Of all the things I had to get used to at my new school, the most difficult, therefore, was the locker room. Even now with the season over, Coach Stork was standing by the door, barking. “Okay, ladies, hit the showers! Come on. Hustle up!” She saw me coming and managed to smile. “Good effort,” she said, handing me a towel.

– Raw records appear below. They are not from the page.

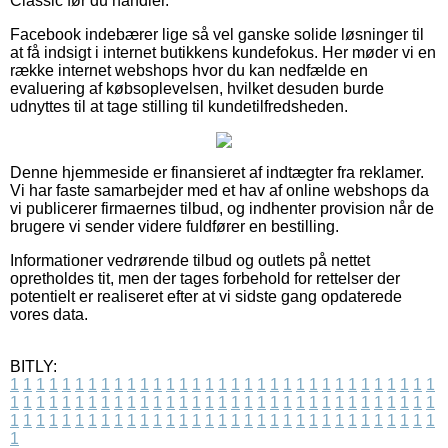
Classic før du handler.
Facebook indebærer lige så vel ganske solide løsninger til
at få indsigt i internet butikkens kundefokus. Her møder vi en
række internet webshops hvor du kan nedfælde en
evaluering af købsoplevelsen, hvilket desuden burde
udnyttes til at tage stilling til kundetilfredsheden.
Denne hjemmeside er finansieret af indtægter fra reklamer.
Vi har faste samarbejder med et hav af online webshops da
vi publicerer firmaernes tilbud, og indhenter provision når de
brugere vi sender videre fuldfører en bestilling.
Informationer vedrørende tilbud og outlets på nettet
opretholdes tit, men der tages forbehold for rettelser der
potentielt er realiseret efter at vi sidste gang opdaterede
vores data.
BITLY:
1
1
1
1
1
1
1
1
1
1
1
1
1
1
1
1
1
1
1
1
1
1
1
1
1
1
1
1
1
1
1
1
1
1
1
1
1
1
1
1
1
1
1
1
1
1
1
1
1
1
1
1
1
1
1
1
1
1
1
1
1
1
1
1
1
1
1
1
1
1
1
1
1
1
1
1
1
1
1
1
1
1
1
1
1
1
1
1
1
1
1
1
1
1
1
1
1
1
1
1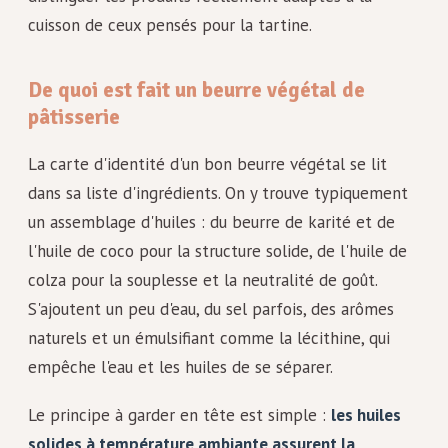
cuisson de ceux pensés pour la tartine.
De quoi est fait un beurre végétal de
pâtisserie
La carte d'identité d'un bon beurre végétal se lit
dans sa liste d'ingrédients. On y trouve typiquement
un assemblage d'huiles : du beurre de karité et de
l'huile de coco pour la structure solide, de l'huile de
colza pour la souplesse et la neutralité de goût.
S'ajoutent un peu d'eau, du sel parfois, des arômes
naturels et un émulsifiant comme la lécithine, qui
empêche l'eau et les huiles de se séparer.
Le principe à garder en tête est simple :
les huiles
solides à température ambiante assurent la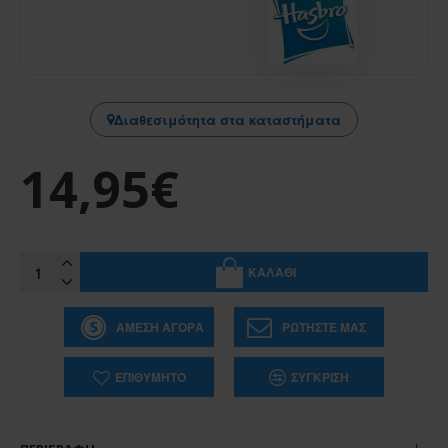
Διαθεσιμότητα στα καταστήματα
14,95€
ΚΑΛΆΘΙ
ΆΜΕΣΗ ΑΓΟΡΆ
ΡΩΤΉΣΤΕ ΜΑΣ
ΕΠΙΘΥΜΗΤΌ
ΣΎΓΚΡΙΣΗ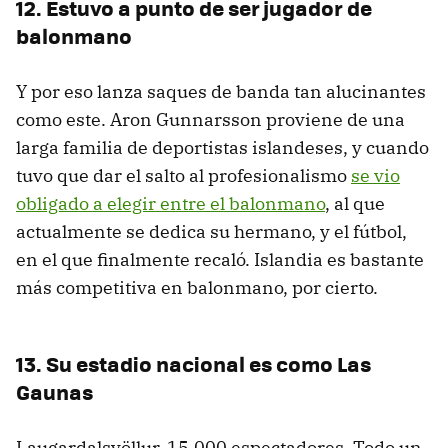
12. Estuvo a punto de ser jugador de
balonmano
Y por eso lanza saques de banda tan alucinantes
como este. Aron Gunnarsson proviene de una
larga familia de deportistas islandeses, y cuando
tuvo que dar el salto al profesionalismo
se vio
obligado a elegir entre el balonmano
, al que
actualmente se dedica su hermano, y el fútbol,
en el que finalmente recaló. Islandia es bastante
más competitiva en balonmano, por cierto.
13. Su estadio nacional es como Las
Gaunas
Laugardalsvöllur, 15.000 espectadores. Todo un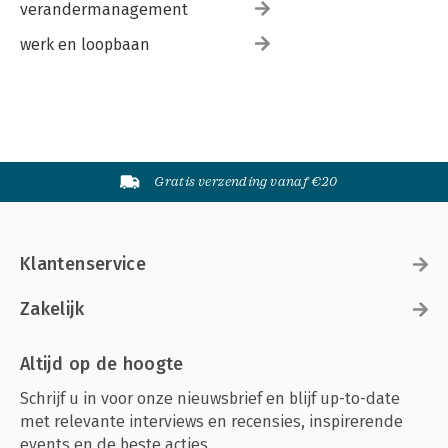
verandermanagement
werk en loopbaan
Gratis verzending vanaf €20
Klantenservice
Zakelijk
Altijd op de hoogte
Schrijf u in voor onze nieuwsbrief en blijf up-to-date
met relevante interviews en recensies, inspirerende
events en de beste acties.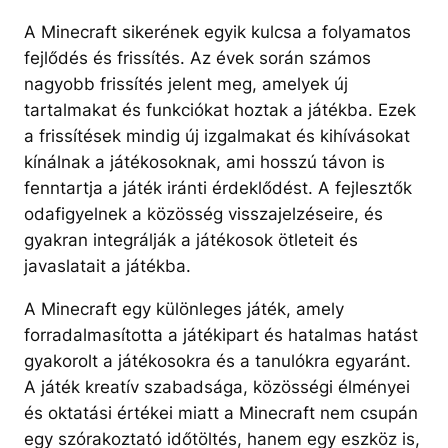
A Minecraft sikerének egyik kulcsa a folyamatos
fejlődés és frissítés. Az évek során számos
nagyobb frissítés jelent meg, amelyek új
tartalmakat és funkciókat hoztak a játékba. Ezek
a frissítések mindig új izgalmakat és kihívásokat
kínálnak a játékosoknak, ami hosszú távon is
fenntartja a játék iránti érdeklődést. A fejlesztők
odafigyelnek a közösség visszajelzéseire, és
gyakran integrálják a játékosok ötleteit és
javaslatait a játékba.
A Minecraft egy különleges játék, amely
forradalmasította a játékipart és hatalmas hatást
gyakorolt a játékosokra és a tanulókra egyaránt.
A játék kreatív szabadsága, közösségi élményei
és oktatási értékei miatt a Minecraft nem csupán
egy szórakoztató időtöltés, hanem egy eszköz is,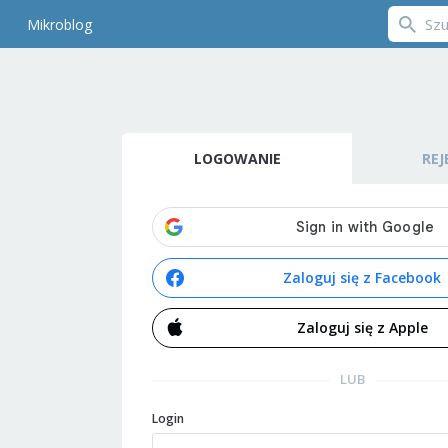
Mikroblog
LOGOWANIE
REJ
Zaloguj się z Facebook
Zaloguj się z Apple
LUB
Login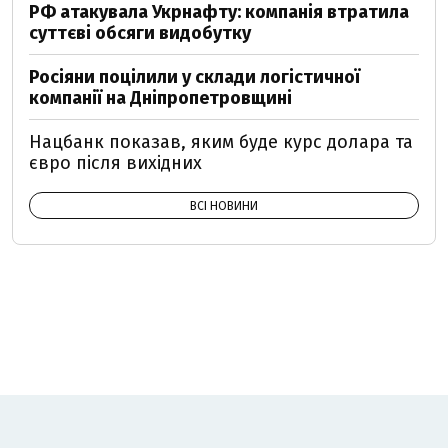
РФ атакувала Укрнафту: компанія втратила
суттєві обсяги видобутку
Росіяни поцілили у склади логістичної
компанії на Дніпропетровщині
Нацбанк показав, яким буде курс долара та
євро після вихідних
ВСІ НОВИНИ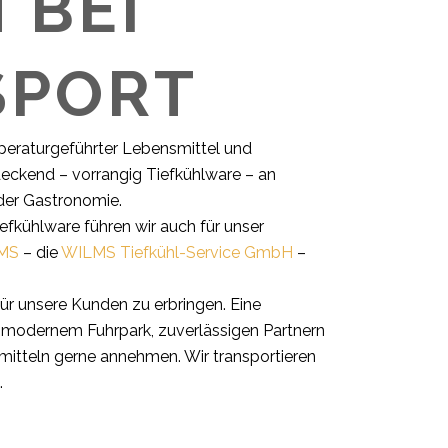
 BEI
SPORT
peraturgeführter Lebensmittel und
ndeckend – vorrangig Tiefkühlware – an
der Gastronomie.
efkühlware führen wir auch für unser
LMS
– die
WILMS Tiefkühl-Service GmbH
–
für unsere Kunden zu erbringen. Eine
em modernem Fuhrpark, zuverlässigen Partnern
itteln gerne annehmen. Wir transportieren
.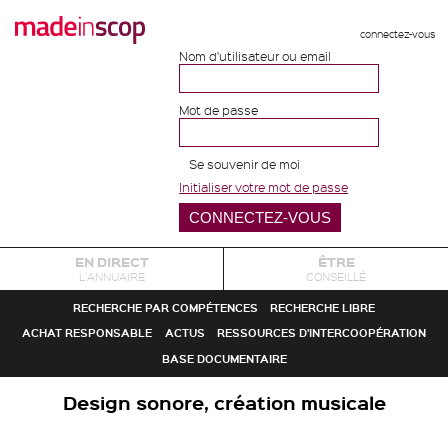
connectez-vous
Nom d'utilisateur ou email
Mot de passe
Se souvenir de moi
Initialiser votre mot de passe
EN DIRECT
ÊTRE
L'ANNUAIRE
CONSEILLÉ
RECHERCHE PAR COMPÉTENCES
RECHERCHE LIBRE
ACHAT RESPONSABLE
ACTUS
RESSOURCES D'INTERCOOPÉRATION
BASE DOCUMENTAIRE
Design sonore, création musicale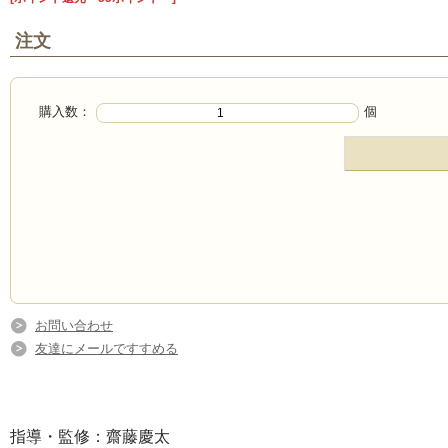
注文
購入数：
個
お問い合わせ
友達にメールですすめる
指導・監修：齋藤慶太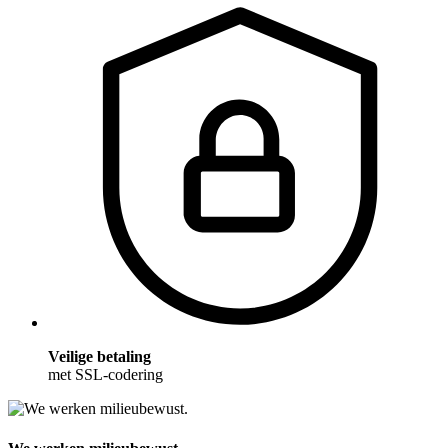
Veilige betaling
met SSL-codering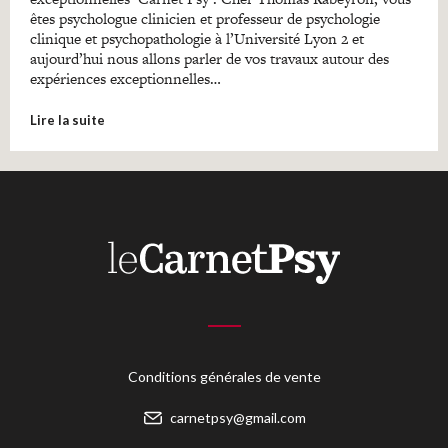
êtes psychologue clinicien et professeur de psychologie
clinique et psychopathologie à l’Université Lyon 2 et
aujourd’hui nous allons parler de vos travaux autour des
expériences exceptionnelles…
Lire la suite
Conditions générales de vente
carnetpsy@gmail.com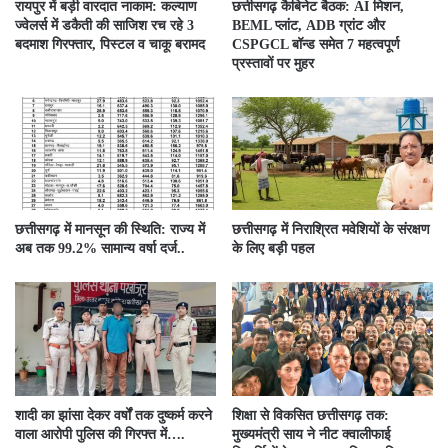
रायपुर में बड़ी वारदात नाकाम: कल्याण
छत्तीसगढ़ कैबिनेट बैठक: AI मिशन,
ज्वेलर्स में डकैती की साजिश रच रहे 3
BEML प्लांट, ADB ग्रांट और
बदमाश गिरफ्तार, पिस्टल व चाकू बरामद
CSPGCL बॉन्ड समेत 7 महत्वपूर्ण
प्रस्तावों पर मुहर
छत्तीसगढ़ में मानसून की स्थिति: राज्य में
छत्तीसगढ़ में निराश्रित मवेशियों के संरक्षण
अब तक 99.2% सामान्य वर्षा दर्ज..
के लिए बड़ी पहल
शादी का झांसा देकर वर्षों तक दुष्कर्म करने
शिक्षा से विकसित छत्तीसगढ़ तक:
वाला आरोपी पुलिस की गिरफ्त में….
मुख्यमंत्री साय ने नीट क्वालीफाई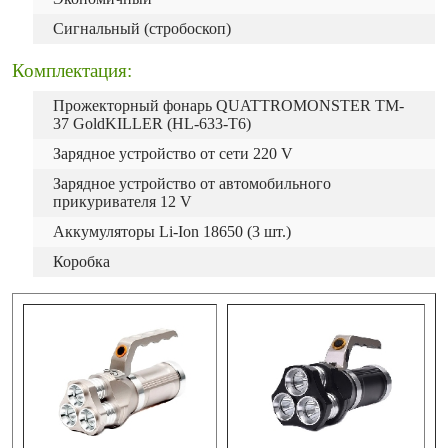
Сигнальный (стробоскоп)
Комплектация:
Прожекторный фонарь QUATTROMONSTER TM-
37 GoldKILLER (HL-633-T6)
Зарядное устройство от сети 220 V
Зарядное устройство от автомобильного
прикуривателя 12 V
Аккумуляторы Li-Ion 18650 (3 шт.)
Коробка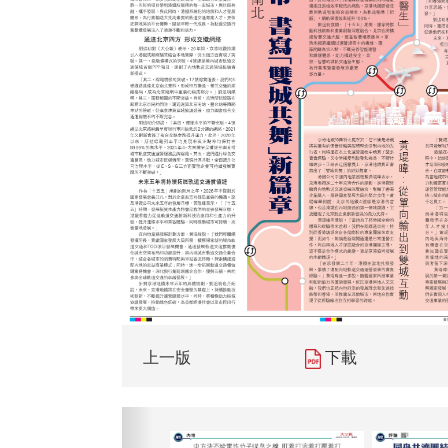
上一版
下載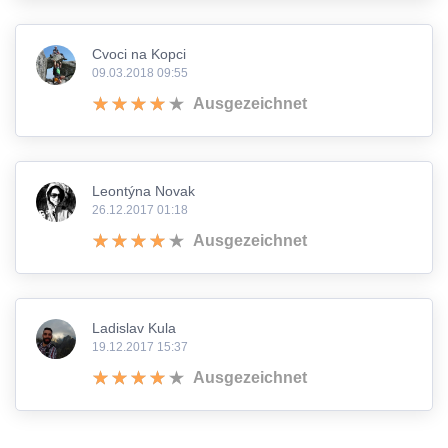
Cvoci na Kopci
09.03.2018 09:55
Ausgezeichnet
Leontýna Novak
26.12.2017 01:18
Ausgezeichnet
Ladislav Kula
19.12.2017 15:37
Ausgezeichnet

Hierarchies exist everywhere, but especially in locker rooms. The swampiness, the nudity bring back original conditions. Let me perform a quick taxonomy of our locker room. Nearest the showers were the Charm Bracelets. As I passed by, I glanced down the steamy corridor to see them performing their serious, womanly movements. One Charm Bracelet was bending forward, wrapping a towel around her wet hair. She snapped upright, twisting it into a turban. Next to her another Bracelet was staring into space with empty blue eyes as she anointed herself with moisturizer. Still another Bracelet lifted a water bottle to her lips, exposing the long column of her neck. Not wanting to stare, I looked away, but I could still hear the sound they made getting dressed. Above the hiss of shower heads and the slap of feet on tiles, a high, thin tinkling reached my ears, a sound almost like the tapping of champagne flutes before a toast. What was it? Can’t you guess? From the slender wrists of these girls, tiny silver charms were chiming together. It was the ringing of tiny tennis rackets against tiny snow skis, of miniature Eiffel Towers against half-inch ballerinas on point. It was the sound of Tiffany frogs and whales chiming together; of puppies tinkling against cats, of seals with balls on their noses hitting monkeys with hand organs, of wedges of cheese ringing against clowns’ faces, of strawberries singing with inkwells, of valentine hearts striking the bells around the necks of Swiss cows. In the midst of all this soft chiming, one girl held out her wrist to her friends, like a lady recommending a perfume. Her father had just returned from a business trip, bringing her back this latest present.